Дождались мы ночного колотуна, когда немец прикорнул в своих траншеях,
и пополз я к берегу.
Ракеты немец постоянно метал над тем краем, где проплешина, на наши тихие
окопы пока не обращал особого внимания.
Так с первых же шагов подфартило мне приблизиться к берегу, разогнаться
и кинуться ласточкой в прогал камышей. После всех маневров по степи да
постоянной голодухи весу во мне осталось всего ничего — покатился я по
глади, как чурка. Ледок потрескивал, но держал меня, будто мальчишку-шалопая,
только чуток добавлял я по-пластунски локтями и ногами. Однако на середине
треснуло так, что подпрыгнули звездочки во льду и хлюпнула вода подо мной.
Пришлось рульнуть на ходу, впиться ногтями в ледяную скользь и добавлять
носками сапог, носками изношенных кирзух.
И вот уж захрустели камышовые будылья, уткнулся я шапкой в прибрежные
поросли и подтянулся к мерзлой земле.
— Жив, Афоня! — взликовал я и скомандовал сам себе зачем-то по-якутски:
— Барда, паря! Вперед!
На своей стороне вроде как легче ползти стало, свет от ракет поодаль остался
и силуэт поселка прорисовался на горизонте. Подул я на руки, снял окоченелость
и потрусил взгиб.
Скоро потянуло дымком от поселка, обвитого траншеями. Обогнул холм и услышал
дальний говорок, потом и окрик раздался:
— Стой! Кто идет?
|
|
— Свои...
Попрепирались с дозором, как всегда в таких случаях, да голос лучше пароля
при такой обстановке, на фронте своего и по запаху чуют, как собаки в
тайге.Свалился я в траншею к своим, подхватили меня бойцы и повели по
кривым ходам сообщения к поселку в развалинах. В каком-то остове сверкнула
щелка, и мы с сопровождающим меня старшиной оказались в сенях, а через
палаточную завесу пробились в освещенную комнату.

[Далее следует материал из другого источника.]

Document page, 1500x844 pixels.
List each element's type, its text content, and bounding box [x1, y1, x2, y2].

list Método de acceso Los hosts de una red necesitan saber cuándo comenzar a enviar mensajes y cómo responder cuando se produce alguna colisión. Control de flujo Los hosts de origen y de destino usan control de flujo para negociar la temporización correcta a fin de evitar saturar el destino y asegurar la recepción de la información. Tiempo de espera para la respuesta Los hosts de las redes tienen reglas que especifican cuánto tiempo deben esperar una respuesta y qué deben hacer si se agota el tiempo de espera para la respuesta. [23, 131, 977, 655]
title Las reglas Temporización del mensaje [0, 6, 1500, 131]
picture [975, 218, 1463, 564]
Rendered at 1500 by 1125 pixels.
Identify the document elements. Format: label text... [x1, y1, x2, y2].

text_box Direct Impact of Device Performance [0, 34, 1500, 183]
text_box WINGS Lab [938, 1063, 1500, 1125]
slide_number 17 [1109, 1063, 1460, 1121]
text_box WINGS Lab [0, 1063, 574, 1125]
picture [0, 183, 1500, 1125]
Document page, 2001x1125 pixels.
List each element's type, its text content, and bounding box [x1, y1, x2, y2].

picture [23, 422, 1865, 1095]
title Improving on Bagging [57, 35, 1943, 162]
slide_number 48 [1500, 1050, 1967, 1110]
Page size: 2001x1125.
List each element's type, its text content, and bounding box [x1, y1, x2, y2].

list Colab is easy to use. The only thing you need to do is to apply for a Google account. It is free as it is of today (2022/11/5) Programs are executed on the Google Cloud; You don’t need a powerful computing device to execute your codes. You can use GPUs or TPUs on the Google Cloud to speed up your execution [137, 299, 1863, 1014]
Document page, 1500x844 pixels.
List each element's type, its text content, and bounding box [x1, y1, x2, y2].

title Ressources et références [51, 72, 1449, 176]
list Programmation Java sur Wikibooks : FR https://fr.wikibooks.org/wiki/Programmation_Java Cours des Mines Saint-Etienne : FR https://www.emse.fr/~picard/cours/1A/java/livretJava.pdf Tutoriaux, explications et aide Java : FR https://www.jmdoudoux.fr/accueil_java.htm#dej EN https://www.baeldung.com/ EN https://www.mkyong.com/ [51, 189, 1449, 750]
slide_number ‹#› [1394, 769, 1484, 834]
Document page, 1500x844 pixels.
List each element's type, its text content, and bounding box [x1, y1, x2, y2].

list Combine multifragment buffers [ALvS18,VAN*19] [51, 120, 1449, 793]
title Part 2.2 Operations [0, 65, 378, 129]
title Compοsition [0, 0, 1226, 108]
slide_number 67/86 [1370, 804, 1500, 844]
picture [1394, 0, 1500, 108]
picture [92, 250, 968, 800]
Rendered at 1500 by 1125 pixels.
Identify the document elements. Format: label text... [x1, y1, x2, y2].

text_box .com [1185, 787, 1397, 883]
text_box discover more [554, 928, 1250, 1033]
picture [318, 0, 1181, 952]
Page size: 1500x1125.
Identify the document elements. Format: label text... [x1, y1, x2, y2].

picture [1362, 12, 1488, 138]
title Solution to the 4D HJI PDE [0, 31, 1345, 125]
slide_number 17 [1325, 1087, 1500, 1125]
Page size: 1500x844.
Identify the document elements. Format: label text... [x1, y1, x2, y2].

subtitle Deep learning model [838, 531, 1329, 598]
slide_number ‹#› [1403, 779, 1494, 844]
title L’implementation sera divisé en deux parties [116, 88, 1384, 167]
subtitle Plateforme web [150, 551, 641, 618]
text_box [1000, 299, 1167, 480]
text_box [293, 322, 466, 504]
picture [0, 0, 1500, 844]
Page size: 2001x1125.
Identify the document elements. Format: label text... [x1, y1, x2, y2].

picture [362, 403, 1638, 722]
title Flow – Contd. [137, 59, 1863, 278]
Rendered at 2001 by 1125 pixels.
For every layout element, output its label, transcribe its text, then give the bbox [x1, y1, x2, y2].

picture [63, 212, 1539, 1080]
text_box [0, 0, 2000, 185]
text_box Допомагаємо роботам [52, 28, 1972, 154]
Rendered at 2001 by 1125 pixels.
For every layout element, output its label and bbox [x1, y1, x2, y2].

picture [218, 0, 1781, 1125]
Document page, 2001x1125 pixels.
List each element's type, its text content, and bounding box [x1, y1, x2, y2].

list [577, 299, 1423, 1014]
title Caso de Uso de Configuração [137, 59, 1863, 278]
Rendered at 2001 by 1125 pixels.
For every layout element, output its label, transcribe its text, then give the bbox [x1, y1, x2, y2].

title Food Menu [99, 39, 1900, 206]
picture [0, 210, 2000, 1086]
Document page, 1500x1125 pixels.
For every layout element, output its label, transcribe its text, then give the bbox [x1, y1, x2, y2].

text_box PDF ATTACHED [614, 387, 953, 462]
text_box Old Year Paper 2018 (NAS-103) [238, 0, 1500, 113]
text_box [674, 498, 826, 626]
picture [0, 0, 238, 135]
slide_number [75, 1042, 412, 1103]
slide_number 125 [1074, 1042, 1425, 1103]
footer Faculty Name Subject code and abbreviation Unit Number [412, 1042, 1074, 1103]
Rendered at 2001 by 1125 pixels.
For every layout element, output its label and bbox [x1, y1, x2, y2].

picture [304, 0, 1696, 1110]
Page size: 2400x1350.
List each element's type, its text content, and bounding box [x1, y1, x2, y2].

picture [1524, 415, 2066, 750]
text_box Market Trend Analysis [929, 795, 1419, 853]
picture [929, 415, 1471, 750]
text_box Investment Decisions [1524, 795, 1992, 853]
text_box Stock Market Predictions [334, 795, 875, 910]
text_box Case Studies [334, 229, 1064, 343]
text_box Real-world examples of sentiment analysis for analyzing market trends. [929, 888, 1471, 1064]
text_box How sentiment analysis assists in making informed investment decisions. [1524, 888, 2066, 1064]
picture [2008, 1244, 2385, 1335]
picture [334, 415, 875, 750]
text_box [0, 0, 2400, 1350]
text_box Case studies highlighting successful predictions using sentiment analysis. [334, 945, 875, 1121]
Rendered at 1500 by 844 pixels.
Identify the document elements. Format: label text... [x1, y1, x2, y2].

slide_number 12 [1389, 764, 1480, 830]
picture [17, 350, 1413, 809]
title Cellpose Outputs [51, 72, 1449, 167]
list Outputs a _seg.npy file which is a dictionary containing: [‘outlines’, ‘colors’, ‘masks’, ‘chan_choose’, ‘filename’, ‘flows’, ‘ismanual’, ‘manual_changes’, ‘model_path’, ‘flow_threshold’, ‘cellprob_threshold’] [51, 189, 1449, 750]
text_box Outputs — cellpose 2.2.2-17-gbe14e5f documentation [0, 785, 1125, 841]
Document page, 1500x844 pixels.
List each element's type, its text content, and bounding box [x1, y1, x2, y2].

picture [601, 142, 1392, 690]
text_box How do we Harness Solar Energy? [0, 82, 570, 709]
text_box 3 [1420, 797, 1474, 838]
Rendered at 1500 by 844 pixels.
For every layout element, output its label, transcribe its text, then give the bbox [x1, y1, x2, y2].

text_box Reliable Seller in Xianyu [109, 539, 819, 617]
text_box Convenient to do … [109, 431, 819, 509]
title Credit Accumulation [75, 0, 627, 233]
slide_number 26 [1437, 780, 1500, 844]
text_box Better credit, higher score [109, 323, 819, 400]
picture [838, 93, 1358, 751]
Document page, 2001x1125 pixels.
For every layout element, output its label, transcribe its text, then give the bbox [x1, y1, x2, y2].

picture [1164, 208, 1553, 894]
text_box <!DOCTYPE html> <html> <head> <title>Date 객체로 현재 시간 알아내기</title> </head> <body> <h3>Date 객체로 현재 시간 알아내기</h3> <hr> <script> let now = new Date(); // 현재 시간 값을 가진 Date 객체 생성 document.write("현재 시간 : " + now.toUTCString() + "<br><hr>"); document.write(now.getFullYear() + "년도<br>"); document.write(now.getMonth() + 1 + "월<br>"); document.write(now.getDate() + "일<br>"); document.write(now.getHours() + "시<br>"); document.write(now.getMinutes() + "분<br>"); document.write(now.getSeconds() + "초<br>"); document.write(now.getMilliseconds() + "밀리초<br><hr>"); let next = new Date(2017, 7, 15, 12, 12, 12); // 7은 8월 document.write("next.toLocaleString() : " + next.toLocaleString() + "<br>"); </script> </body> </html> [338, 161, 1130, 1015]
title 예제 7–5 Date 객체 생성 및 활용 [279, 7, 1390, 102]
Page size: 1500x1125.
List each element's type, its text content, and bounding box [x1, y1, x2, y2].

Это был настоящий штаб, не то что у нашего комбата палаточное прикрытие.
И хозяин-генерал сидел за столом, на котором высилась бутылка с зеленой
жидкостью, рядом распласталась буханка хлеба и свернулся кружок колбасы.
У генерала сияли ромбы в петлицах, сам он был молодой — лишь возле глаз
морщинки соломой да в светлых волосах трассировали сединки.
Обомлел я от такой встречи, да мой старшина по-простому доложил о моем
прибытии с той стороны озера, а я протянул хозяину записку.
Генерал поднес бумажку ближе к керосиновой лампе, прочитал написанное
и подозвал меня к столу.
— Доложи обстановку, боец, как сам ее понимаешь...
Я проглотил слюну, стараясь не смотреть на стол, и стал обсказывать наше
тупиковое положение, из которого мне удалось выскользнуть, помня сибирский
навык. Генерал не сдержал улыбки, налил в кружку жидкости с винным запахом
и отрезал хлеба с колбасой.
— Погрейся вот трофейным ликером — у итальяшек мои разведчики добыли;
закуси, сибиряк, молодцом ты себя проявил по гвардейскому счету!
Приказ я выполнил сполна. Ликер прошел по горлу, как соболиная шкурка,
и закуска проскочила шустряком.
А генерал развернул карту на краю стола, обвел синий кружок пальцем и
сказал:
— Сбиваться нам надо оперативно, пока противник не подтянулся, да всем
на брюхе не выскользнуть...
— Огонька бы по ним, товарищ генерал, — расхрабрился я, — и мы бы прорвались
по окраю озера.
— У нас по три “огурца” на орудие, — закачался генерал, как от болевого
приступа. — Хошь ешь, хошь береги на развод... Какое у меня войско? Собранное
по степи... Батарея без снарядов, связь птичья... Тевтоны могут упредить
нашу переформировку, сибиряк...
У меня уже загорячело в голове, в теле бодрость пошла от генеральского
напитка с полынным привкусом, и я дерзнул возразить:
— Нас тоже бы вызволить на развод стоило, товарищ генерал. После таких
боев да переходов остались у нас самые живучие — жалко таких на распыл.
Залп по фрицам нас бы поддержал в последнем броске, им ответить нечем...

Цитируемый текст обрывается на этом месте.